Demirtaş savunmasının şu sözlerle sonlandırdı:

“Buradan derdimi anlatıyorum Bu benim direnişimdir. Partim parlamentoda direniyor. Halkımız sandıkta direniyor. Elinden geldiğince miting yapıyor. Fırsat buldukça yürüyüş yapıyor. Derdini anlatmaya çalışıyor. Bizim budur direniş yolumuz, yöntemimiz. Bunu da yapmaya devam edeceğiz. Savcı bana fezleke hazırladı, siz beni tutukladınız diye bunları söylemekten vazgeçmiyorum. Taleplerimin arkasındayım.
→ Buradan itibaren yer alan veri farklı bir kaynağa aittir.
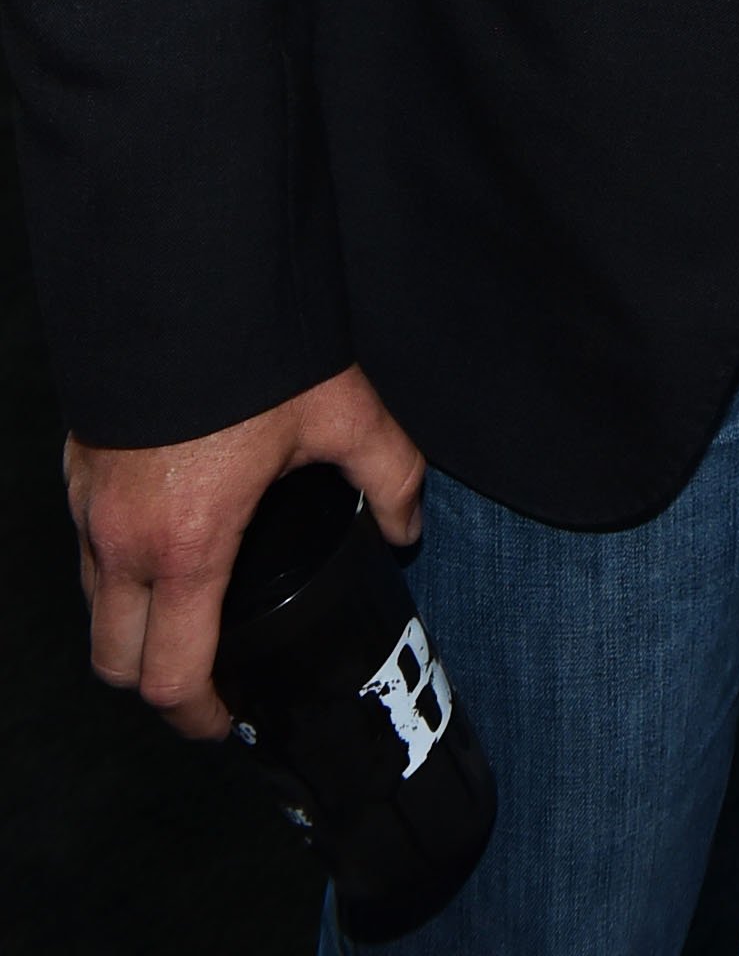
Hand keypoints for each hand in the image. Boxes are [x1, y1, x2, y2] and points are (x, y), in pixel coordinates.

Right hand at [67, 365, 424, 740]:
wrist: (180, 278)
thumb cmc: (256, 351)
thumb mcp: (344, 413)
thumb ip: (389, 475)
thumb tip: (406, 527)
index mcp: (188, 546)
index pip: (170, 677)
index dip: (200, 717)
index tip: (229, 717)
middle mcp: (121, 540)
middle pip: (114, 662)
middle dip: (158, 685)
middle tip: (208, 678)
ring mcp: (88, 506)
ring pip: (93, 603)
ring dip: (133, 624)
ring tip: (189, 610)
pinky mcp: (75, 468)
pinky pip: (85, 545)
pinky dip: (116, 565)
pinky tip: (165, 538)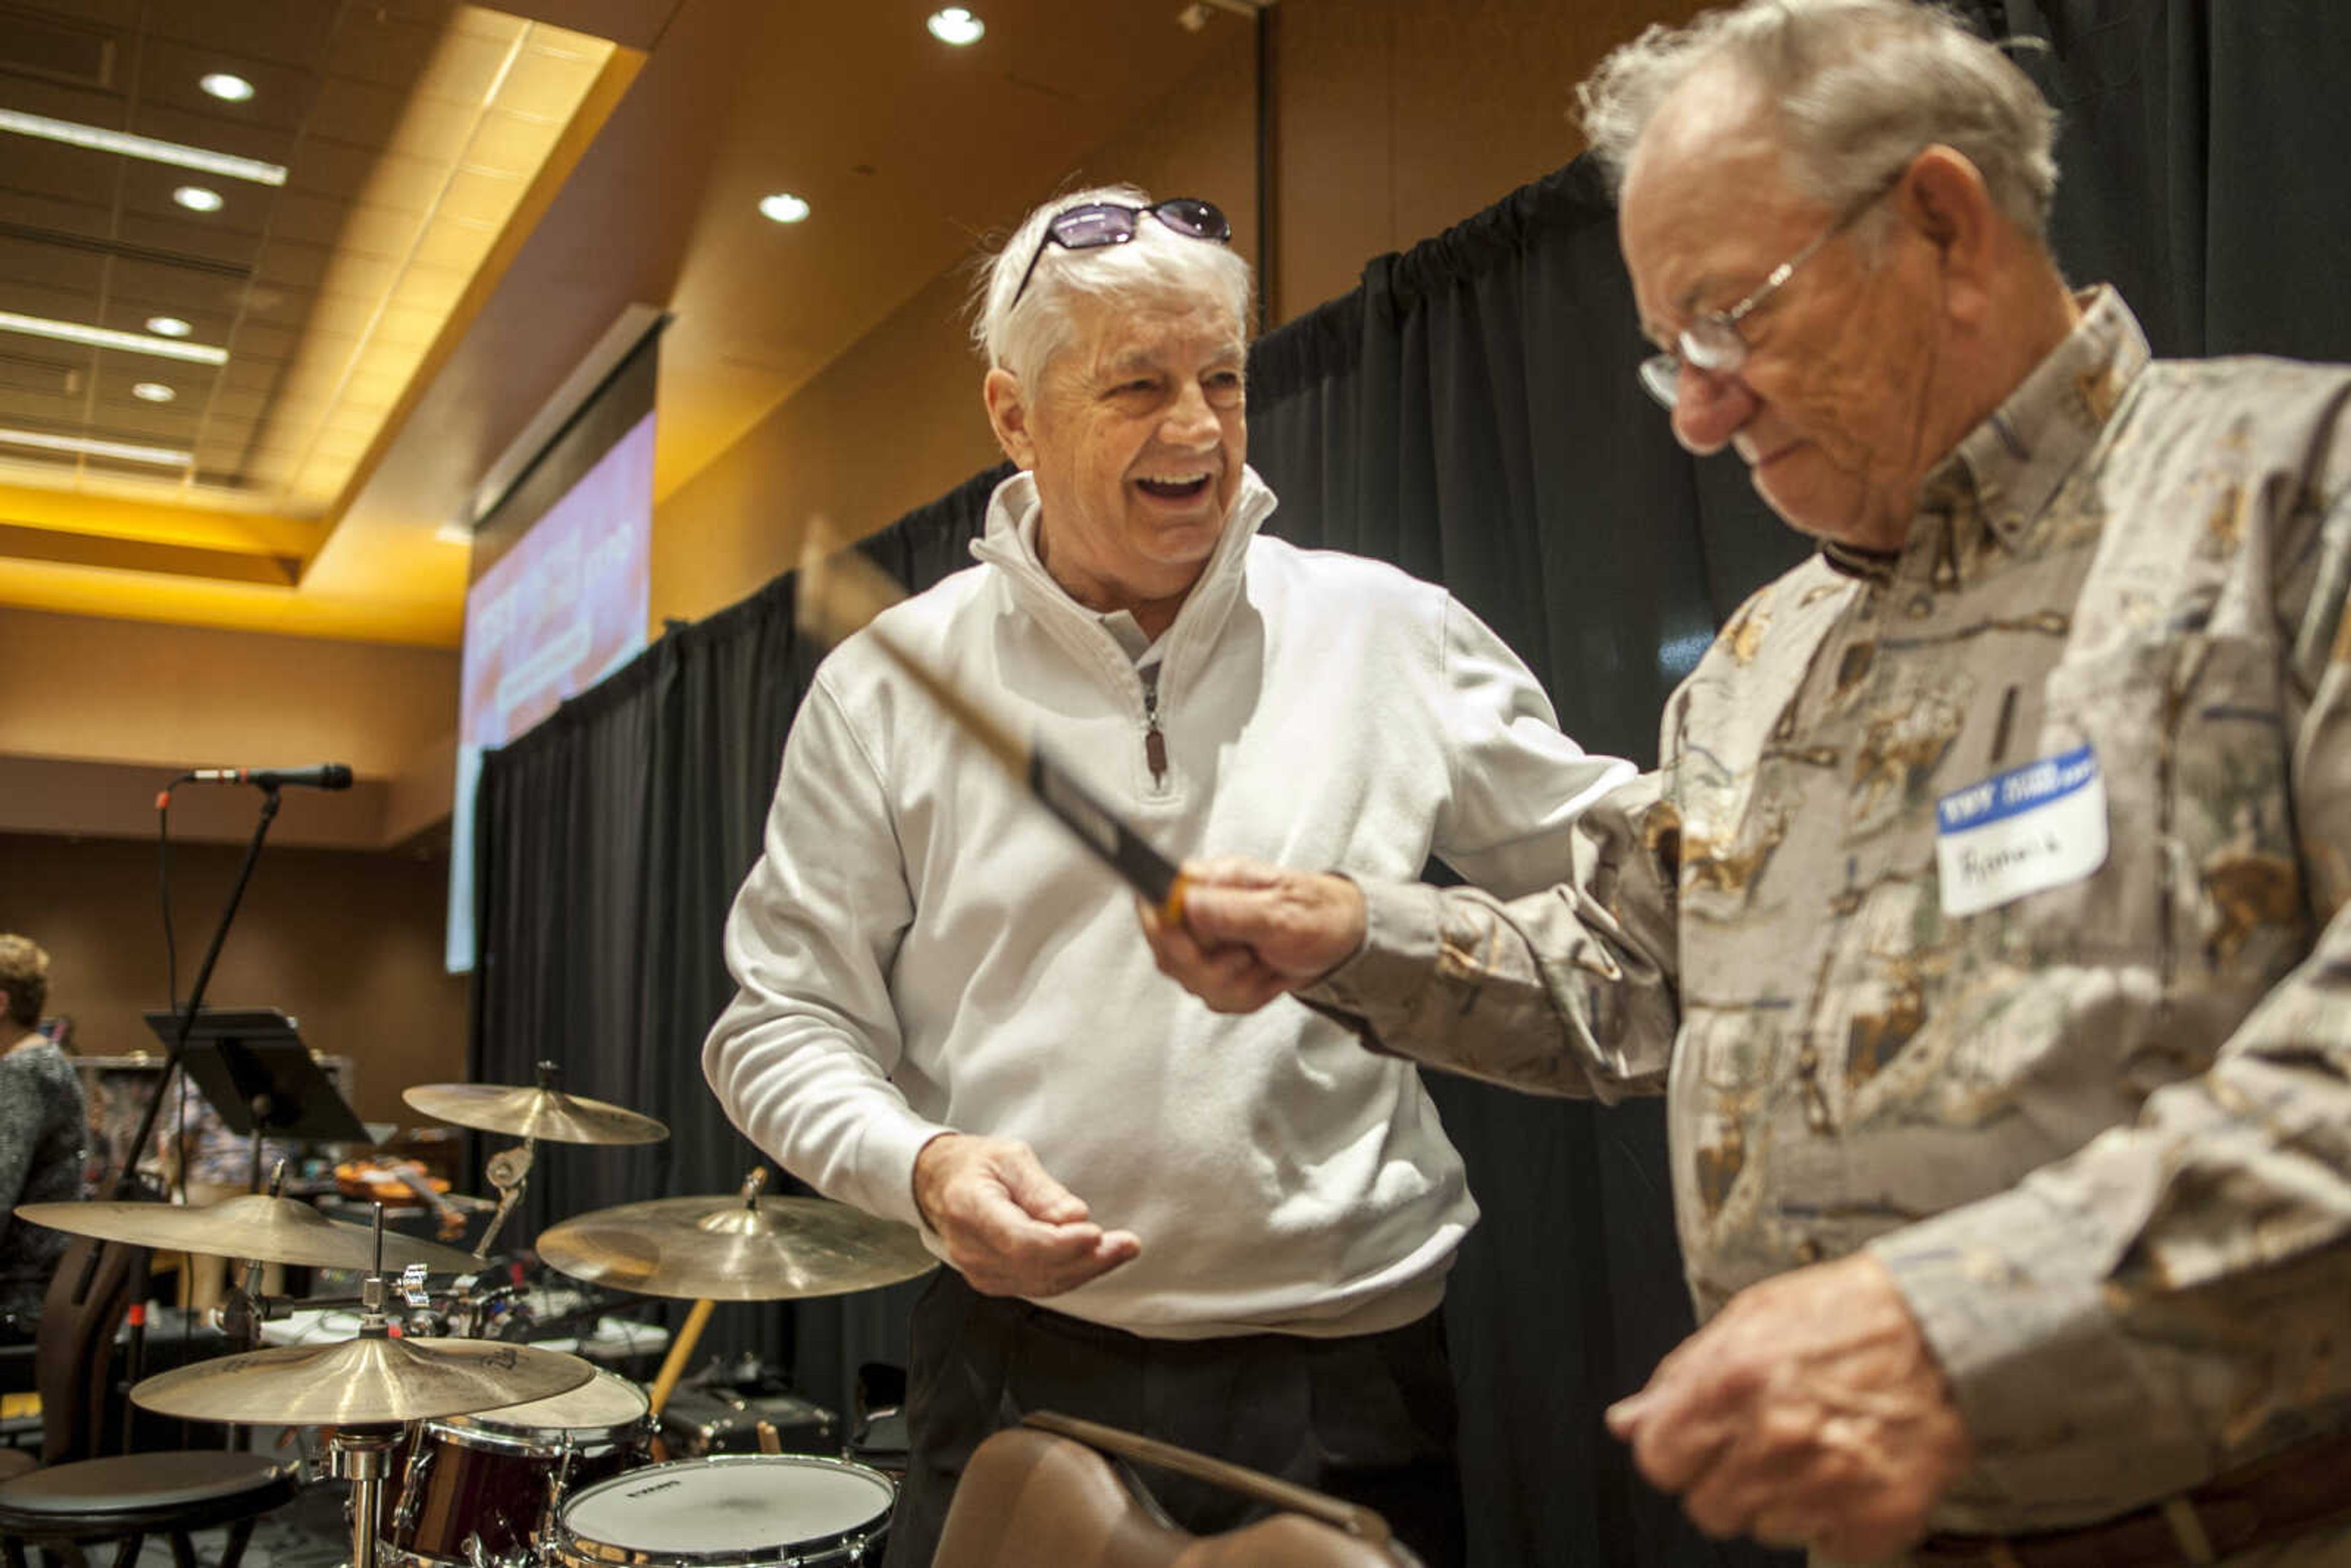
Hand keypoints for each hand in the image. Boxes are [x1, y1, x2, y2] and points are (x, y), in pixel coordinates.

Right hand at [911, 1132, 1139, 1297]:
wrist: (941, 1184)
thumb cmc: (975, 1165)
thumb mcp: (1010, 1157)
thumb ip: (1042, 1190)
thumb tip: (1075, 1219)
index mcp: (969, 1209)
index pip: (1020, 1241)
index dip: (1062, 1244)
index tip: (1096, 1234)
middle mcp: (971, 1249)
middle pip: (1036, 1268)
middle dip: (1088, 1260)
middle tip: (1126, 1244)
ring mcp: (980, 1271)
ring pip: (1042, 1283)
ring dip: (1086, 1270)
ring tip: (1121, 1250)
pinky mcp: (994, 1281)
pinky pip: (1038, 1285)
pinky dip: (1071, 1274)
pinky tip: (1096, 1259)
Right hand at [1139, 857, 1367, 1013]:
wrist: (1341, 938)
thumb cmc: (1317, 912)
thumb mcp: (1280, 910)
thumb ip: (1230, 909)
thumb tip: (1184, 903)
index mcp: (1210, 882)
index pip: (1156, 901)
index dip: (1161, 927)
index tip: (1185, 943)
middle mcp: (1201, 912)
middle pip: (1167, 952)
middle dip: (1209, 967)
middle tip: (1247, 955)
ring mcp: (1207, 945)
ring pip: (1191, 982)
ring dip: (1236, 983)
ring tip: (1264, 963)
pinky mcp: (1217, 972)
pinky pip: (1214, 998)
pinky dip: (1247, 995)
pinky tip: (1267, 976)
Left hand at [1605, 1252, 1972, 1558]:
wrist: (1948, 1329)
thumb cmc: (1847, 1316)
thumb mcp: (1750, 1320)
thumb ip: (1682, 1376)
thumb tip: (1628, 1419)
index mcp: (1732, 1382)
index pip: (1658, 1461)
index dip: (1675, 1451)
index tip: (1698, 1441)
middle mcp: (1775, 1439)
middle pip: (1707, 1508)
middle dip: (1725, 1480)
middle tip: (1765, 1443)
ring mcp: (1828, 1485)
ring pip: (1763, 1529)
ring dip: (1780, 1499)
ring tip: (1815, 1448)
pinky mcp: (1877, 1519)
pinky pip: (1825, 1546)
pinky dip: (1834, 1520)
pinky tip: (1850, 1472)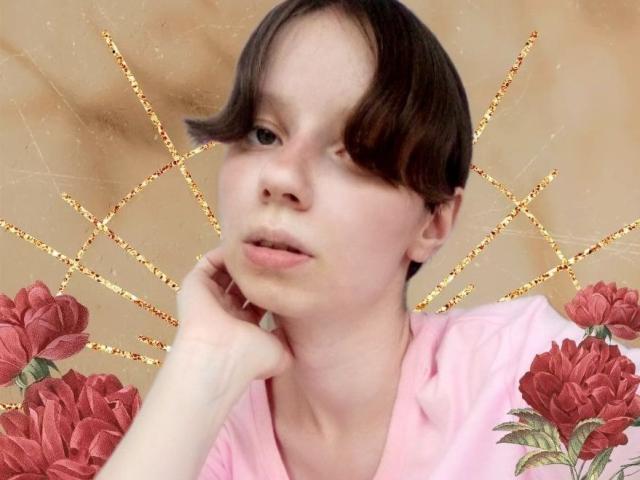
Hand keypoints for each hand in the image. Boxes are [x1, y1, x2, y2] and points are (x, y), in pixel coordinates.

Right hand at [174, 245, 293, 380]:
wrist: (221, 358)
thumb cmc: (252, 358)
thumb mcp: (281, 352)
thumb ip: (290, 337)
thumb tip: (299, 326)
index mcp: (244, 326)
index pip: (259, 299)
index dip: (273, 285)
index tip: (288, 272)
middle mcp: (227, 311)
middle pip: (242, 283)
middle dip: (258, 268)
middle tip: (274, 254)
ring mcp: (210, 298)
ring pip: (226, 271)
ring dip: (241, 259)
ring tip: (259, 246)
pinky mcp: (195, 285)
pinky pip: (208, 262)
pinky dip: (224, 253)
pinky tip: (243, 247)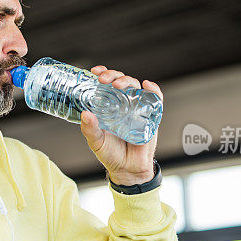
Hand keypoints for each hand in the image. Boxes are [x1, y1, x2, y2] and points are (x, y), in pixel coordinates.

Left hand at [80, 65, 162, 185]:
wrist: (128, 169)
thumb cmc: (111, 154)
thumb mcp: (96, 142)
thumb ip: (90, 129)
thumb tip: (85, 114)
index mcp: (110, 106)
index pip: (107, 85)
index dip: (103, 74)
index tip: (95, 71)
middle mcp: (124, 104)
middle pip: (122, 82)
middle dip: (113, 76)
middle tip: (104, 80)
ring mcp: (138, 109)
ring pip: (136, 87)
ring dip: (128, 81)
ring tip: (119, 84)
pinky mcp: (152, 117)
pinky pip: (156, 100)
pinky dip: (154, 90)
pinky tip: (148, 86)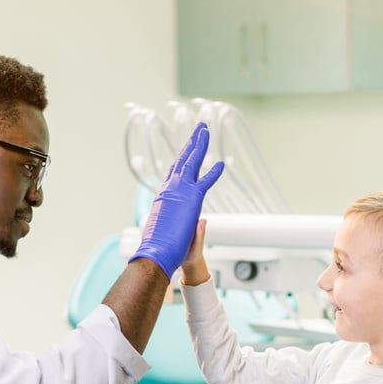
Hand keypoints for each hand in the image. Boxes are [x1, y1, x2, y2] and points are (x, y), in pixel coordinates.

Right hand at [131, 123, 224, 279]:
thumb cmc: (168, 249)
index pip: (175, 172)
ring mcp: (181, 192)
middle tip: (199, 128)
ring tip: (204, 130)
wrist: (159, 254)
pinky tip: (222, 164)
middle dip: (192, 143)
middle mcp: (172, 190)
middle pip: (183, 161)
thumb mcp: (183, 234)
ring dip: (199, 145)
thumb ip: (196, 227)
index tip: (188, 146)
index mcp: (167, 196)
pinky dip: (214, 172)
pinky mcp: (192, 199)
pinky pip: (205, 181)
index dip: (183, 158)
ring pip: (191, 162)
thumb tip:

Bu kadar basit mi ya, terörist olmak bu kadar basit mi?”

“Başka yerde bir yılda yaşanmayacak şey, burada 1 haftada yaşanıyor. O günkü konuşmam haklıdır, meşrudur. Terör faaliyeti değildir. ‘Bu savcı bana dava açar, Erdoğan beni içeri atar’ dememişim. ‘Biri çıkar, beni öldürür’ dememişim. Korkmamışım. Allah’tan başkasından da korkmamışım. Bu fezlekeye dair söyleyeceklerim bunlardır.”

Mahkeme Demirtaş’ın savunmasını sonlandırması ardından duruşmaya bir saat ara verdi.